10. Jubileo para 1865.
En consecuencia,
Nos concedemos, por el tenor de las presentes Letras, en virtud de Nuestra
Autoridad Apostólica, a todos y a cada uno de los fieles del mundo católico, de
uno y otro sexo, una Indulgencia Plenaria en forma de Jubileo, tan sólo por
espacio de un mes, hasta terminar el próximo año de 1865, y no después de esa
fecha; qie designado por vosotros, Venerables Hermanos, y por los demás
legítimos Ordinarios, según el modo y manera con que al comienzo de Nuestro
Pontificado lo concedimos por Nuestras Letras apostólicas en forma de Breve,
del 20 de noviembre del 1846, enviadas a todos los Obispos, del universo y que
empezaban con estas palabras: Arcano Divinae Providentiae consilio,(15) y con
todas las facultades que Nos por medio de aquellas Letras concedíamos. Y
queremos que se guarden todas las prescripciones de dichas Letras, y se exceptúe
lo que declaramos exceptuado. Nos concedemos esto, no obstante cualesquier otra
disposición contraria, aun la que fuera digna de mención especial e individual
y de derogación. Y para evitar toda duda y dificultad, hemos ordenado que se os
remita on ejemplar de estas Letras.
Oremos, Venerables
Hermanos; oremos desde el fondo de nuestro corazón y con toda las fuerzas de
Nuestro espíritu a la misericordia de Dios, porque El mismo ha dicho: No
apartaré de ellos mi misericordia(16). Pidamos, y recibiremos; y si demora y
tardanza hubiere en el recibir, porque hemos pecado gravemente, llamemos,
porque al que llame se le abrirá(17), con tal de que quienes llamen a las
puertas sean las oraciones, los gemidos y las lágrimas, en las cuales debemos
insistir t perseverar, y con tal de que la oración sea unánime...que todos oren
a Dios, no solamente por sí mismos, sino por todos sus hermanos, como el señor
nos ha enseñado a orar(17).

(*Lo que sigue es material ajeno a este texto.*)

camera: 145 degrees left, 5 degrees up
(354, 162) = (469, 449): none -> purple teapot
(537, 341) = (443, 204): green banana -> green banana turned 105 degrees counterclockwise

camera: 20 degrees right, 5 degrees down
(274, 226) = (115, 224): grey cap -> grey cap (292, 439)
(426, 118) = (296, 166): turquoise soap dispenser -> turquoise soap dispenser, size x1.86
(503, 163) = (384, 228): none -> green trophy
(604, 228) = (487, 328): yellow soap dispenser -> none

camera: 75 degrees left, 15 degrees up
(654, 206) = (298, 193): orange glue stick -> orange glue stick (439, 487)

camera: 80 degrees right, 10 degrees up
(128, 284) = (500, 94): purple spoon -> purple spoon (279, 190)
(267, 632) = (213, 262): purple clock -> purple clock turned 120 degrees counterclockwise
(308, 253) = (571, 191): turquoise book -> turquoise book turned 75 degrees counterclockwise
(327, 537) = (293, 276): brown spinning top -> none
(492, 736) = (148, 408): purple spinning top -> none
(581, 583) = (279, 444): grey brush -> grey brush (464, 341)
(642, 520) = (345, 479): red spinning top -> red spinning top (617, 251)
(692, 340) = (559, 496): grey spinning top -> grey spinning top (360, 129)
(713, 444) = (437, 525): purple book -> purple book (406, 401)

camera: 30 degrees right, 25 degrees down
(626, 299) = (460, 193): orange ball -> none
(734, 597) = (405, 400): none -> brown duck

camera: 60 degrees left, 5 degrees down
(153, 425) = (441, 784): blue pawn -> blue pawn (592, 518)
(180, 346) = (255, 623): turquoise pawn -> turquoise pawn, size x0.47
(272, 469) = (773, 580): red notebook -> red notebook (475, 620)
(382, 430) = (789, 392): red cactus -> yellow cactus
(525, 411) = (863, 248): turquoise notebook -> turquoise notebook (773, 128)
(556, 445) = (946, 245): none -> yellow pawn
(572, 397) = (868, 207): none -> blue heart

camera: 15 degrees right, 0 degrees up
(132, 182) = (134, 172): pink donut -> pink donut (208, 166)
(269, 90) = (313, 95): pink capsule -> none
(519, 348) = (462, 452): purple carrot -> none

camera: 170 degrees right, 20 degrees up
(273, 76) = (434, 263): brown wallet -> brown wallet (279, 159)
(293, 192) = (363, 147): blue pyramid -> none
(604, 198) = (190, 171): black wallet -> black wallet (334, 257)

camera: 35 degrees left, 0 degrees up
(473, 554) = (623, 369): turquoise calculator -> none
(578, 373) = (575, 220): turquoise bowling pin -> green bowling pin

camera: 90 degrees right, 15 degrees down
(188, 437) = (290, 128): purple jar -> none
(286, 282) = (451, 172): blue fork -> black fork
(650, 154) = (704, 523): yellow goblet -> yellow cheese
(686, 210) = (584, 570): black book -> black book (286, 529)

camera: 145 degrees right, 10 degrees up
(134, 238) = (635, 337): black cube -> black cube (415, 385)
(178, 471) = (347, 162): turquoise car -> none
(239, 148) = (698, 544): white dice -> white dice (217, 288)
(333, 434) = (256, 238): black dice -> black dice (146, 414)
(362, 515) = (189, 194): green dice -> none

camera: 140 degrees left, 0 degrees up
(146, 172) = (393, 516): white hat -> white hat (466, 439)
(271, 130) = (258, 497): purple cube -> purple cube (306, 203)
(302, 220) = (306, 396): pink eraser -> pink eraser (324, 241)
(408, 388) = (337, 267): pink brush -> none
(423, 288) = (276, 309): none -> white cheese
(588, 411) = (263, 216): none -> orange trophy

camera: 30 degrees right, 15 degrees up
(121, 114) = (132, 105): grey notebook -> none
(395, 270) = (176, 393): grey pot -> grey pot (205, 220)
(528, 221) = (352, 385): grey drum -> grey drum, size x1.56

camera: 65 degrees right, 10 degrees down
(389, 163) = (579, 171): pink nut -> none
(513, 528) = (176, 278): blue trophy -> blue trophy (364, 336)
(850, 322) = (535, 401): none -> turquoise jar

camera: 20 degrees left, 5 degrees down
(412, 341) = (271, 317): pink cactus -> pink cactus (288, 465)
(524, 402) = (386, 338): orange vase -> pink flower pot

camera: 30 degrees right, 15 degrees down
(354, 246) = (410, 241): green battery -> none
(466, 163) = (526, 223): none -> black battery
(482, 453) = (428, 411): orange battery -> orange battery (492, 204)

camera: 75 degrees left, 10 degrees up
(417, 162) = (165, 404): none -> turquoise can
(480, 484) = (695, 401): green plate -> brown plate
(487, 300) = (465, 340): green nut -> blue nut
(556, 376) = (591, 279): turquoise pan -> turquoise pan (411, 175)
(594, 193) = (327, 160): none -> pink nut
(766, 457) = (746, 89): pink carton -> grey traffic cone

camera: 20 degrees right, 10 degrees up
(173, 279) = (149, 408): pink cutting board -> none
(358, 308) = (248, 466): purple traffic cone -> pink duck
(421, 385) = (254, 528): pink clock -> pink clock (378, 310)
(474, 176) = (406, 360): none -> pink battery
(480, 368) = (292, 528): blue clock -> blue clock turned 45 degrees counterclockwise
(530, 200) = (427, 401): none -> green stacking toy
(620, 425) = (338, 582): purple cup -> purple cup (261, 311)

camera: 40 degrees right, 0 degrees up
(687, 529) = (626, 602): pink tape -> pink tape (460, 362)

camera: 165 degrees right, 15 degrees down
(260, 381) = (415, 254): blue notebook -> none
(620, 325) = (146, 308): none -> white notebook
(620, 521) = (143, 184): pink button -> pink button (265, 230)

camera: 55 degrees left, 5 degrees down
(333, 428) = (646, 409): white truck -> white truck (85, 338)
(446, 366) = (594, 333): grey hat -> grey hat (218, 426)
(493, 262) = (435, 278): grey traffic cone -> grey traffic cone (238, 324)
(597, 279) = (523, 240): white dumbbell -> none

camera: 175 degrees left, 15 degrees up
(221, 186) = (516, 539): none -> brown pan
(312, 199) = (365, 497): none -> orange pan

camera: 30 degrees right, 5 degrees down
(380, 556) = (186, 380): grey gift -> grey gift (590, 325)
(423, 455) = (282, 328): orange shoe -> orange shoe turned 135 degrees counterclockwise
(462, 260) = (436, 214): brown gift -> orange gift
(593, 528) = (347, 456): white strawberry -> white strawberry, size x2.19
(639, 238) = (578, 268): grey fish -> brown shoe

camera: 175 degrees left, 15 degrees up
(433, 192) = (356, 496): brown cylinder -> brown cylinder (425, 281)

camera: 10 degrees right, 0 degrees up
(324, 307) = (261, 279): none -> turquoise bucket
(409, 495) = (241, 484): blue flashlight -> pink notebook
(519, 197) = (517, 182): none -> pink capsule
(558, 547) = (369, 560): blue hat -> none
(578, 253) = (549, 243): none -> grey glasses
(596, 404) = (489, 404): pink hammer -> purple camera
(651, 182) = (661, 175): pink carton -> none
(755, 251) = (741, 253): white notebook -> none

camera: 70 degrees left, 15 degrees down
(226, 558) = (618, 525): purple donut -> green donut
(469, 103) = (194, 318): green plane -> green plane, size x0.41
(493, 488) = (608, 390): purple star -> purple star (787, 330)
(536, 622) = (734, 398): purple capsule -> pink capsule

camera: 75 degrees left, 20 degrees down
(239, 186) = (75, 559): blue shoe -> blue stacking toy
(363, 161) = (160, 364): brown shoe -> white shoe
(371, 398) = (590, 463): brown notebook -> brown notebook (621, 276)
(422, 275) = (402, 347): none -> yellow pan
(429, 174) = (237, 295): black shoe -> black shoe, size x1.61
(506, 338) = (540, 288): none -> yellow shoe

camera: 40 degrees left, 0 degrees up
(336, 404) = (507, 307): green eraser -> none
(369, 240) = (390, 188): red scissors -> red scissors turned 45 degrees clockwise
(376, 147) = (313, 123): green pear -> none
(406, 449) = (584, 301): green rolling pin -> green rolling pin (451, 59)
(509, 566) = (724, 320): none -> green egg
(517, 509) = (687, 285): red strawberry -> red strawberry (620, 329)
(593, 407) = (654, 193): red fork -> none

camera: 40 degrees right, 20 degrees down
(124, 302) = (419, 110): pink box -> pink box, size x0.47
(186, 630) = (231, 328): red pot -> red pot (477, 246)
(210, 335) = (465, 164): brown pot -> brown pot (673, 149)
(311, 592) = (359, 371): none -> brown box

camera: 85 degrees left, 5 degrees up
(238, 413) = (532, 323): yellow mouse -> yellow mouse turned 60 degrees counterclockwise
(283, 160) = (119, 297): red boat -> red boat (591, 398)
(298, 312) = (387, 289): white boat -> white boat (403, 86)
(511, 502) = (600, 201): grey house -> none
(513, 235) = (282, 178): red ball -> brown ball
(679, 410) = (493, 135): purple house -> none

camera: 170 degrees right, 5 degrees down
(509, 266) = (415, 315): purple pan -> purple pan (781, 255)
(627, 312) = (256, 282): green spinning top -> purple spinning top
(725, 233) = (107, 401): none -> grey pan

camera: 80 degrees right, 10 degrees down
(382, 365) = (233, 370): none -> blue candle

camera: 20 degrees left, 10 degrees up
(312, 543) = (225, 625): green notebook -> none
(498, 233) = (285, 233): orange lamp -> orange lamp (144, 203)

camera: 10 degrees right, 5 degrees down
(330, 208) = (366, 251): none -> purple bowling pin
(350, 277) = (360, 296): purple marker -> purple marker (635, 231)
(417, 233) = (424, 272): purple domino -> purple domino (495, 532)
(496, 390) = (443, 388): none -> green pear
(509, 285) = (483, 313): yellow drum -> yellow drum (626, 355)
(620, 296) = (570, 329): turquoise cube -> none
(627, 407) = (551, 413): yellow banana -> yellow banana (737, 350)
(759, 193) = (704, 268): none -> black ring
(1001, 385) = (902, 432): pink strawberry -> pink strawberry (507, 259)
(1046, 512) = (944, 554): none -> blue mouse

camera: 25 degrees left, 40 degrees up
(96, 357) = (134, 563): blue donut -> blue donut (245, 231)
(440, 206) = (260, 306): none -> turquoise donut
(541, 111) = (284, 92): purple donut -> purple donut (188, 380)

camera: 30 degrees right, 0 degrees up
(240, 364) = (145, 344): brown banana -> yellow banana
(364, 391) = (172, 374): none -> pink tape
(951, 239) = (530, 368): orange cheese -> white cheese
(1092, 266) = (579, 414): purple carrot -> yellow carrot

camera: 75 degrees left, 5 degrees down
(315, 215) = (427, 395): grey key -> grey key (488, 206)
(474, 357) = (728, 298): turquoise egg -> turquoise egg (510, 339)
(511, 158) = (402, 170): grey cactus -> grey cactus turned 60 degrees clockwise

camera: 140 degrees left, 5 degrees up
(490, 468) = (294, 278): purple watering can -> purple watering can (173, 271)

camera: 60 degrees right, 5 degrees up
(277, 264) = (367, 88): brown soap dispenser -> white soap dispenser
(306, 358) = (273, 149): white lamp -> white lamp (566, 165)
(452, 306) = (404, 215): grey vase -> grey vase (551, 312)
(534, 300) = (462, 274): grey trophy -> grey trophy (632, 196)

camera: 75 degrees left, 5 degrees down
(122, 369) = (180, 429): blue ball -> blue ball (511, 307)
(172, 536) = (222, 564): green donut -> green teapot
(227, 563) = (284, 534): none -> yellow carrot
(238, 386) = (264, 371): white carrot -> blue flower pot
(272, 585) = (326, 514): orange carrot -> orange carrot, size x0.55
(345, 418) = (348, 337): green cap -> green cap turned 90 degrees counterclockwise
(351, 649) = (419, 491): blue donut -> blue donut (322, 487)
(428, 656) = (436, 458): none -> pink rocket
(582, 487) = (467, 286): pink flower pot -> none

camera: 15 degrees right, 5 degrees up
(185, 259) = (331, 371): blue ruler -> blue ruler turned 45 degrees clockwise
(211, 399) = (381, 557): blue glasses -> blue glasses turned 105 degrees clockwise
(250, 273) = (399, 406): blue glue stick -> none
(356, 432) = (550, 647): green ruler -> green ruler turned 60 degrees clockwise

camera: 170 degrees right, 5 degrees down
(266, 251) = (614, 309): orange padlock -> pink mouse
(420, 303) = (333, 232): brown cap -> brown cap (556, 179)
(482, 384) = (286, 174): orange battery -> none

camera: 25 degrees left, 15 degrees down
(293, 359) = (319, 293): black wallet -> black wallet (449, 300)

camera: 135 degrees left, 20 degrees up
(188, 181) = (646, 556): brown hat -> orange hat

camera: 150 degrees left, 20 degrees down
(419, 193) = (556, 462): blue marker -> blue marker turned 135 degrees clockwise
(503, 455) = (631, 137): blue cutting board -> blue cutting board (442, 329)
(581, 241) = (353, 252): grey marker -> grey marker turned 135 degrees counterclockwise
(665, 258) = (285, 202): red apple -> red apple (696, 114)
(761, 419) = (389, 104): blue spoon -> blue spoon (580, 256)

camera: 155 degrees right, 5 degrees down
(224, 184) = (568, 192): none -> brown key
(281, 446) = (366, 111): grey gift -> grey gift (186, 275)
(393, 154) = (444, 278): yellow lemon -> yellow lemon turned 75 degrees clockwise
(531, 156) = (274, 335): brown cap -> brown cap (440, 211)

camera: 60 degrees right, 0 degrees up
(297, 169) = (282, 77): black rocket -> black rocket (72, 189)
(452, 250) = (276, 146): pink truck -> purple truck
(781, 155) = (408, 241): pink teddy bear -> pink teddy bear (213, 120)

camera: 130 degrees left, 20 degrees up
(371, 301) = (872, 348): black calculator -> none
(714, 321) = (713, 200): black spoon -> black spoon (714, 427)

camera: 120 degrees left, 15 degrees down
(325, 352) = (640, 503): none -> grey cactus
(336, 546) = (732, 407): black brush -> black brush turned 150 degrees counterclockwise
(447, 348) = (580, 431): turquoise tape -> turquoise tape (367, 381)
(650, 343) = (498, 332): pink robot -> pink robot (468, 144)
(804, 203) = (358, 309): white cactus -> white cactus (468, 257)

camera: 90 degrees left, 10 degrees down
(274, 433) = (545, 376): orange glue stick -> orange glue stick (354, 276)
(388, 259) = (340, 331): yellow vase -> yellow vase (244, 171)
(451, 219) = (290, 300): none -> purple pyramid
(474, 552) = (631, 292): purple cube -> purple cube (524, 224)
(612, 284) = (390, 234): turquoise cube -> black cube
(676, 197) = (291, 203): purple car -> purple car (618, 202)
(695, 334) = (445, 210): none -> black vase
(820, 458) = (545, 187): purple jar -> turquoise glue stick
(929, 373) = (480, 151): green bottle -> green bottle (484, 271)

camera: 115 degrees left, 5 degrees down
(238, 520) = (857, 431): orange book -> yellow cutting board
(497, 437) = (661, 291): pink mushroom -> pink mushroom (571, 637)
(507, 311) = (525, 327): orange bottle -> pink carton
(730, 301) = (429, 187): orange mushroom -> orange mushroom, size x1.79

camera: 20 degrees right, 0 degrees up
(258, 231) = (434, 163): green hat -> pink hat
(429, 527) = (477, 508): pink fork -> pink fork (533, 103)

Y a fin de que el Señor atienda más fácilmente a
Nuestras oraciones y votos, a los Vuestros y a los de todos los fieles,
pongamos por intercesora junto a El, con toda confianza, a la Inmaculada y
Santísima Virgen María, Madre de Dios, que aniquiló todas las herejías en el
mundo entero, y que, Madre amantísima de todos nosotros, es toda dulce... y
llena de misericordia..., se muestra propicia con todos, con todos
clementísima; y con inmenso amor socorre las necesidades de todos(18). En su
calidad de Reina que está a la diestra de su Unigénito Hijo nuestro Señor
Jesucristo, con manto de oro y adornada con todas las gracias, nada hay que
Ella no pueda obtener de El. Pidamos también el auxilio del beatísimo Pedro,
Príncipe de los Apóstoles y de Pablo su compañero de apostolado, y de todos los
Santos que, Hechos ya amigos de Dios, han llegado al reino celestial y
coronados poseen la palma, y que, seguros de su inmortalidad, están llenos de
solicitud por nuestra salvación.
11. Bendición apostólica.
Finalmente,
pidiendo a Dios del fondo de nuestra alma la abundancia de los dones
celestiales, Nos os damos del fondo del corazón y con amor como prenda de
Nuestro especial afecto, Nuestra Bendición Apostólica, a Vosotros, Venerables
Hermanos y a todos los fieles clérigos o seglares confiados a vuestra
solicitud.
Dado en Roma, junto a San Pedro, el 8 de diciembre del
año 1864, décimo año de la definición dogmática de la Inmaculada Concepción de
la Virgen Madre de Dios, y año decimonono de Nuestro Pontificado.